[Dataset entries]

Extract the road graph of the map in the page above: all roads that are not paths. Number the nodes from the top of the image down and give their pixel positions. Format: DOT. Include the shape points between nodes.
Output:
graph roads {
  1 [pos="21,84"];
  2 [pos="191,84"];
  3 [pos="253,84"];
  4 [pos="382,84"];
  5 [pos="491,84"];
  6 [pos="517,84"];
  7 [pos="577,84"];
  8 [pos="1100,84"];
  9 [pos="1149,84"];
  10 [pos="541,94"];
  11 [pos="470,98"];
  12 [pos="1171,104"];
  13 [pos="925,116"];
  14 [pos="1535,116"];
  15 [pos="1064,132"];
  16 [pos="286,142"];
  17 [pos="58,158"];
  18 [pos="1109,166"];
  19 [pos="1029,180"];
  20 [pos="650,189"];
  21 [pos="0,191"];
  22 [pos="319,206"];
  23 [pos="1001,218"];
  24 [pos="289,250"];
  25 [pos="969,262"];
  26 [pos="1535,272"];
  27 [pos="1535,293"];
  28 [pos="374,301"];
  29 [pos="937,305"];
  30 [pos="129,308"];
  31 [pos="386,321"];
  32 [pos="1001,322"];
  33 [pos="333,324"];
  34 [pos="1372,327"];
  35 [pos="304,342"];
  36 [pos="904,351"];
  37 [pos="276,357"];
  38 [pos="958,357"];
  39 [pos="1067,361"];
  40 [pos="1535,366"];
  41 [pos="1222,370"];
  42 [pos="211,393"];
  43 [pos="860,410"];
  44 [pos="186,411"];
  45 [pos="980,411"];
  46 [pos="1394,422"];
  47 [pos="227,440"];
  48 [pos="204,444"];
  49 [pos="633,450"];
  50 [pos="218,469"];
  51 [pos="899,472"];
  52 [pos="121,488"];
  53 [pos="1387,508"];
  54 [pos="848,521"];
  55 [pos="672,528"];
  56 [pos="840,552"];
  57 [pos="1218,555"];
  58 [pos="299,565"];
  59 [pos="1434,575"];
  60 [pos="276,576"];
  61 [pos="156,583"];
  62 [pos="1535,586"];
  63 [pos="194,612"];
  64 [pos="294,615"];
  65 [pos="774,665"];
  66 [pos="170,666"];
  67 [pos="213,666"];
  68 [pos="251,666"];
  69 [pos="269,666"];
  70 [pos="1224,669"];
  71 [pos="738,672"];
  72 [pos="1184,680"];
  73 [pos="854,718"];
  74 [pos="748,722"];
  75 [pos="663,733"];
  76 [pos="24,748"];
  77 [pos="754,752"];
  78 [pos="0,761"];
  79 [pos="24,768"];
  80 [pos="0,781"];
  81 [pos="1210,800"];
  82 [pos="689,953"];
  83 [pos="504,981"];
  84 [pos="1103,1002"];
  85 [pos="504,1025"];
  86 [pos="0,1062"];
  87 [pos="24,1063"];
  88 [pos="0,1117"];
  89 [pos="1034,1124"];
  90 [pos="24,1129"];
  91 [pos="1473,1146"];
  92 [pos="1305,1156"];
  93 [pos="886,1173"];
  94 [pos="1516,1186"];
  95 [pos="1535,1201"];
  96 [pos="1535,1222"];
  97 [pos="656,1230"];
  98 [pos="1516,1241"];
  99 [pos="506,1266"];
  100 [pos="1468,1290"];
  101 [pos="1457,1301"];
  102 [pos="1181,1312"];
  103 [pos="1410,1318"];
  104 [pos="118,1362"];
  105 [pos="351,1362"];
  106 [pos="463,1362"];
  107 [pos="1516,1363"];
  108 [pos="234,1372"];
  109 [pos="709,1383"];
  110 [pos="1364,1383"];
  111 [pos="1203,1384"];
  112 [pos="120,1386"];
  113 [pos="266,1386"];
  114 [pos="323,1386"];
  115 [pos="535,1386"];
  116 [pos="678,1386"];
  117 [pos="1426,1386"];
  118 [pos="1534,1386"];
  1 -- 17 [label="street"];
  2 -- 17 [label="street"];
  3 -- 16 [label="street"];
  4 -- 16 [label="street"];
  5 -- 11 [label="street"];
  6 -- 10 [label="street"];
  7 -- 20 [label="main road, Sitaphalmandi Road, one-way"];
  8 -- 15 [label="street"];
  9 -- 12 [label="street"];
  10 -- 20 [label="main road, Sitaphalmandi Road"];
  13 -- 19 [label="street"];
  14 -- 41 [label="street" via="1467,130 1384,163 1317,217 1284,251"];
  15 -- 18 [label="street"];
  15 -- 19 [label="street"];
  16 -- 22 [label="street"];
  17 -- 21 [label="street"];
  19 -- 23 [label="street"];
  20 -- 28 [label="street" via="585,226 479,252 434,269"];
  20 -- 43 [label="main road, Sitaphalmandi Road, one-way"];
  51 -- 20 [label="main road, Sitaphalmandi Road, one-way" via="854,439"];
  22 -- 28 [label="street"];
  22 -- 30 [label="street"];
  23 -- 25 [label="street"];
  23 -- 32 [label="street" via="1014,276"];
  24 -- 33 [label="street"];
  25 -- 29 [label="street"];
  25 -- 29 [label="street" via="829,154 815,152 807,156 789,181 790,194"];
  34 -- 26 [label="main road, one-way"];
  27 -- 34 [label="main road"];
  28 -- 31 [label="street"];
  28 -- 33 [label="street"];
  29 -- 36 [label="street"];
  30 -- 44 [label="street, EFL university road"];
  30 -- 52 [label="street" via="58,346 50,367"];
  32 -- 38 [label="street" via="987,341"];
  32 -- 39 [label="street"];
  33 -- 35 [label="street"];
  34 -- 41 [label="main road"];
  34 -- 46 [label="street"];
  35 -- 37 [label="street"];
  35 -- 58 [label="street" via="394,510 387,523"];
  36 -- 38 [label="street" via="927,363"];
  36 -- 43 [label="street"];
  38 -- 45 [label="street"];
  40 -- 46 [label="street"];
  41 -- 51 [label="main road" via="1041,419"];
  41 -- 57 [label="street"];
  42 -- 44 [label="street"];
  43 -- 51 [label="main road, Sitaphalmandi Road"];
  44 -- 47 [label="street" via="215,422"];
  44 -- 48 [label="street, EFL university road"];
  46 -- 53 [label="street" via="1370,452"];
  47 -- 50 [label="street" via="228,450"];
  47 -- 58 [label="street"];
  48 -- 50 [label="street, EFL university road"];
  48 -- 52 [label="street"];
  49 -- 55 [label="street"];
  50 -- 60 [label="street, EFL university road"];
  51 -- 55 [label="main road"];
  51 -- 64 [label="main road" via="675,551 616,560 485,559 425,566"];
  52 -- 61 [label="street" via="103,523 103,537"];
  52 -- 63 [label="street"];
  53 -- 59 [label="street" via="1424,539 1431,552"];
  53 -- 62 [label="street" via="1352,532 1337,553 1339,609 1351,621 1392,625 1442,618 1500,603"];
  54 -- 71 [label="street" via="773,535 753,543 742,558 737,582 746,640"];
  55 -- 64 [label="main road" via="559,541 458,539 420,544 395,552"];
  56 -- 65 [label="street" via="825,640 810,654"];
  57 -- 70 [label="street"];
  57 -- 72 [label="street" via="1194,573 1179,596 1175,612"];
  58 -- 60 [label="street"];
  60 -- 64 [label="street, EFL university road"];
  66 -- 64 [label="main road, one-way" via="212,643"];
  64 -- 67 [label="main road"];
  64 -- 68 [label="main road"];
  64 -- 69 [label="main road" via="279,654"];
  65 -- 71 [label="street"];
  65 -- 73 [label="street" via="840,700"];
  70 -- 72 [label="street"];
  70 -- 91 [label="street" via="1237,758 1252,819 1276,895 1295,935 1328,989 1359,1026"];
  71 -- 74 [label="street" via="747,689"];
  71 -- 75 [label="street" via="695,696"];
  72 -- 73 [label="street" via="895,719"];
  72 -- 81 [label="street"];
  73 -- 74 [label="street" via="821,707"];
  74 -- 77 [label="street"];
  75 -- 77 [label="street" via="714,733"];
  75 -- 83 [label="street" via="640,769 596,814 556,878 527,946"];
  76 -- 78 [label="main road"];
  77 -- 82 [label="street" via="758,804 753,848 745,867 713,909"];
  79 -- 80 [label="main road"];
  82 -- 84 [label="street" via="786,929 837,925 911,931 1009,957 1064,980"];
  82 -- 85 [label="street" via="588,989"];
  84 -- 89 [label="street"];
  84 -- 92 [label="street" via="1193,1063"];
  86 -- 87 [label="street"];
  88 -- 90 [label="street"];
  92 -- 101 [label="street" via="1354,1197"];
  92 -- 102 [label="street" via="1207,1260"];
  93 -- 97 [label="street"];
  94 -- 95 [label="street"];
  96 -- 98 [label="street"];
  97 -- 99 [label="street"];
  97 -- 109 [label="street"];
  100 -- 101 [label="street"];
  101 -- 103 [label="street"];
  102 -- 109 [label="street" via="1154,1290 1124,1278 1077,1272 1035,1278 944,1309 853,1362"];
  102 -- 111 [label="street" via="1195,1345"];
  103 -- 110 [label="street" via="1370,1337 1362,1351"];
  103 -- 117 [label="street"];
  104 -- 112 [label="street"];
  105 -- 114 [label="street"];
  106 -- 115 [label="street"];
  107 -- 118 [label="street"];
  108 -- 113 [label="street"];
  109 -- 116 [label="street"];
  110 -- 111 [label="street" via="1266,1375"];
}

#### [Activity]
Report every line in the data that holds "roads", copying each one.

#### [The answer]
Extract the road graph of the map in the page above: all roads that are not paths. Number the nodes from the top of the image down and give their pixel positions. Format: DOT. Include the shape points between nodes.
graph roads {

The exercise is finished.